╭─ EXERCISE MATERIALS

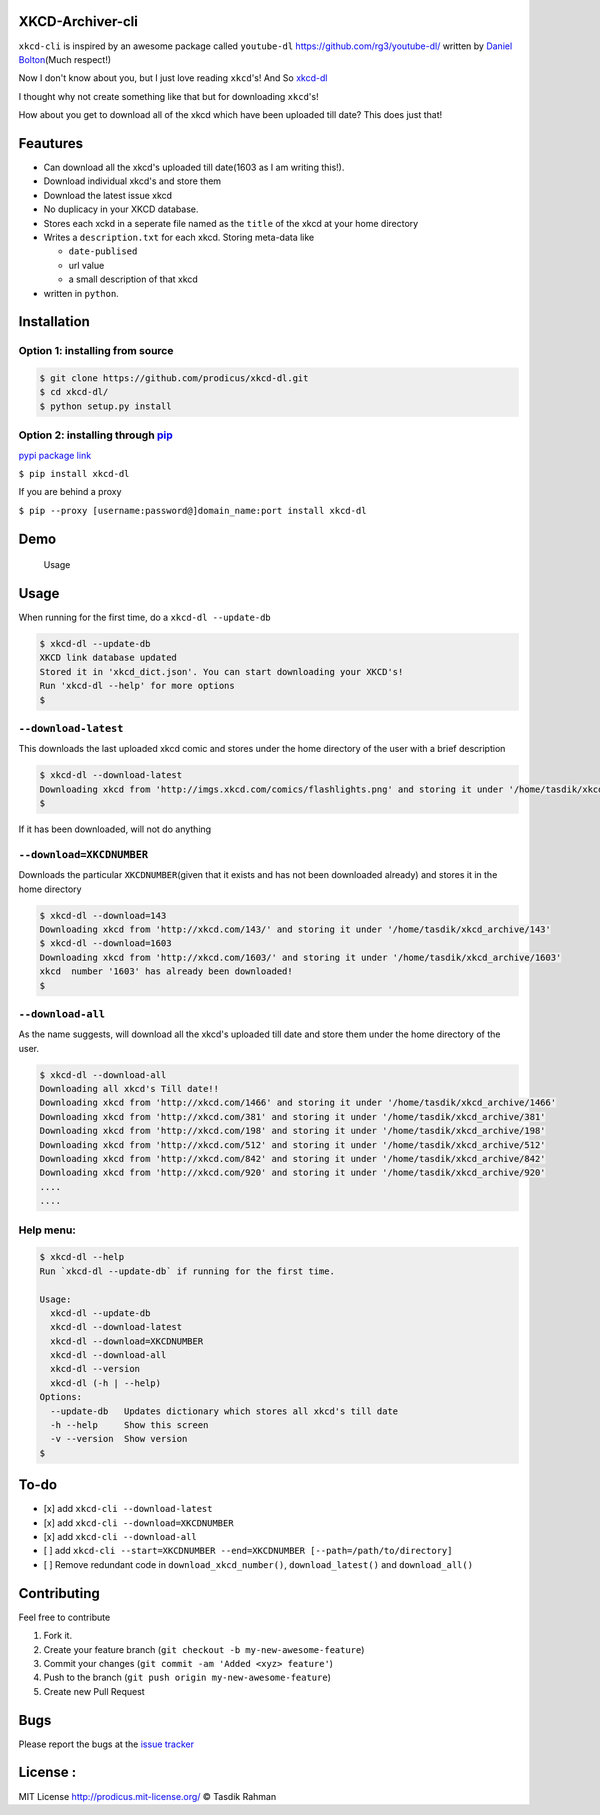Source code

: XKCD-Archiver-cli
=================

|PyPI version| |License|

``xkcd-cli`` is inspired by an awesome package called ``youtube-dl``
https://github.com/rg3/youtube-dl/ written by `Daniel
Bolton <https://github.com/rg3>`__\ (Much respect!)

Now I don't know about you, but I just love reading ``xkcd``'s! And So
`xkcd-dl <https://github.com/prodicus/xkcd-dl>`__

I thought why not create something like that but for downloading
``xkcd``'s!

How about you get to download all of the xkcd which have been uploaded
till date? This does just that!

Feautures
=========

-  Can download all the xkcd's uploaded till date(1603 as I am writing
   this!).
-  Download individual xkcd's and store them
-  Download the latest issue xkcd
-  No duplicacy in your XKCD database.
-  Stores each xckd in a seperate file named as the ``title`` of the
   xkcd at your home directory
-  Writes a ``description.txt`` for each xkcd. Storing meta-data like

   -  ``date-publised``
   -  url value
   -  a small description of that xkcd

-  written in ``python``.

Installation
============

Option 1: installing from source
--------------------------------

.. code:: bash

    $ git clone https://github.com/prodicus/xkcd-dl.git
    $ cd xkcd-dl/
    $ python setup.py install

Option 2: installing through `pip <https://pypi.python.org/pypi/xkcd-dl>`__
---------------------------------------------------------------------------

`pypi package link <https://pypi.python.org/pypi/xkcd-dl>`__

``$ pip install xkcd-dl``

If you are behind a proxy

``$ pip --proxy [username:password@]domain_name:port install xkcd-dl``

Demo
====

.. figure:: https://raw.githubusercontent.com/prodicus/xkcd-dl/master/img/usage.gif
   :alt: Usage

   Usage

Usage
=====

When running for the first time, do a ``xkcd-dl --update-db``

.. code:: bash

    $ xkcd-dl --update-db
    XKCD link database updated
    Stored it in 'xkcd_dict.json'. You can start downloading your XKCD's!
    Run 'xkcd-dl --help' for more options
    $

``--download-latest``
---------------------

This downloads the last uploaded xkcd comic and stores under the home
directory of the user with a brief description

.. code:: bash

    $ xkcd-dl --download-latest
    Downloading xkcd from 'http://imgs.xkcd.com/comics/flashlights.png' and storing it under '/home/tasdik/xkcd_archive/1603'
    $

If it has been downloaded, will not do anything

``--download=XKCDNUMBER``
-------------------------

Downloads the particular ``XKCDNUMBER``\ (given that it exists and has
not been downloaded already) and stores it in the home directory

.. code:: bash

    $ xkcd-dl --download=143
    Downloading xkcd from 'http://xkcd.com/143/' and storing it under '/home/tasdik/xkcd_archive/143'
    $ xkcd-dl --download=1603
    Downloading xkcd from 'http://xkcd.com/1603/' and storing it under '/home/tasdik/xkcd_archive/1603'
    xkcd  number '1603' has already been downloaded!
    $

``--download-all``
------------------

As the name suggests, will download all the xkcd's uploaded till date
and store them under the home directory of the user.

.. code:: bash

    $ xkcd-dl --download-all
    Downloading all xkcd's Till date!!
    Downloading xkcd from 'http://xkcd.com/1466' and storing it under '/home/tasdik/xkcd_archive/1466'
    Downloading xkcd from 'http://xkcd.com/381' and storing it under '/home/tasdik/xkcd_archive/381'
    Downloading xkcd from 'http://xkcd.com/198' and storing it under '/home/tasdik/xkcd_archive/198'
    Downloading xkcd from 'http://xkcd.com/512' and storing it under '/home/tasdik/xkcd_archive/512'
    Downloading xkcd from 'http://xkcd.com/842' and storing it under '/home/tasdik/xkcd_archive/842'
    Downloading xkcd from 'http://xkcd.com/920' and storing it under '/home/tasdik/xkcd_archive/920'
    ....
    ....

Help menu:
----------

.. code:: bash

    $ xkcd-dl --help
    Run `xkcd-dl --update-db` if running for the first time.

    Usage:
      xkcd-dl --update-db
      xkcd-dl --download-latest
      xkcd-dl --download=XKCDNUMBER
      xkcd-dl --download-all
      xkcd-dl --version
      xkcd-dl (-h | --help)
    Options:
      --update-db   Updates dictionary which stores all xkcd's till date
      -h --help     Show this screen
      -v --version  Show version 
    $

To-do
=====

-  [x] add ``xkcd-cli --download-latest``
-  [x] add ``xkcd-cli --download=XKCDNUMBER``
-  [x] add ``xkcd-cli --download-all``
-  [ ] add
   ``xkcd-cli --start=XKCDNUMBER --end=XKCDNUMBER [--path=/path/to/directory]``
-  [ ] Remove redundant code in ``download_xkcd_number()``,
   ``download_latest()`` and ``download_all()``

Contributing
============

Feel free to contribute

1. Fork it.
2. Create your feature branch
   (``git checkout -b my-new-awesome-feature``)
3. Commit your changes (``git commit -am 'Added <xyz> feature'``)
4. Push to the branch (``git push origin my-new-awesome-feature``)
5. Create new Pull Request

Bugs
====

Please report the bugs at the `issue
tracker <https://github.com/prodicus/xkcd-archiver/issues>`__

License :
=========

MIT License http://prodicus.mit-license.org/ © Tasdik Rahman

.. |PyPI version| image:: https://badge.fury.io/py/xkcd-dl.svg
   :target: https://badge.fury.io/py/xkcd-dl
.. |License| image:: https://img.shields.io/pypi/l/xkcd-dl.svg
   :target: https://img.shields.io/pypi/l/xkcd-dl.svg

╰─

Leave out the pictures and restate, word for word, the lines from the top of the data through the line containing "If you are behind a proxy", both included.

EXERCISE RESULT:
Source code

: XKCD-Archiver-cli
=================

|PyPI version| |License|

``xkcd-cli`` is inspired by an awesome package called ``youtube-dl``
https://github.com/rg3/youtube-dl/ written by `Daniel
Bolton <https://github.com/rg3>`__\ (Much respect!)

Now I don't know about you, but I just love reading ``xkcd``'s! And So
`xkcd-dl <https://github.com/prodicus/xkcd-dl>`__

I thought why not create something like that but for downloading
``xkcd``'s!

How about you get to download all of the xkcd which have been uploaded
till date? This does just that!

Feautures
=========

-  Can download all the xkcd's uploaded till date(1603 as I am writing
   this!).
-  Download individual xkcd's and store them
-  Download the latest issue xkcd
-  No duplicacy in your XKCD database.
-  Stores each xckd in a seperate file named as the ``title`` of the
   xkcd at your home directory
-  Writes a ``description.txt`` for each xkcd. Storing meta-data like

   -  ``date-publised``
   -  url value
   -  a small description of that xkcd

-  written in ``python``.

Installation
============

Option 1: installing from source
--------------------------------

.. code:: bash

    $ git clone https://github.com/prodicus/xkcd-dl.git
    $ cd xkcd-dl/
    $ python setup.py install

Option 2: installing through `pip <https://pypi.python.org/pypi/xkcd-dl>`__
---------------------------------------------------------------------------

`pypi package link <https://pypi.python.org/pypi/xkcd-dl>`__

``$ pip install xkcd-dl``

If you are behind a proxy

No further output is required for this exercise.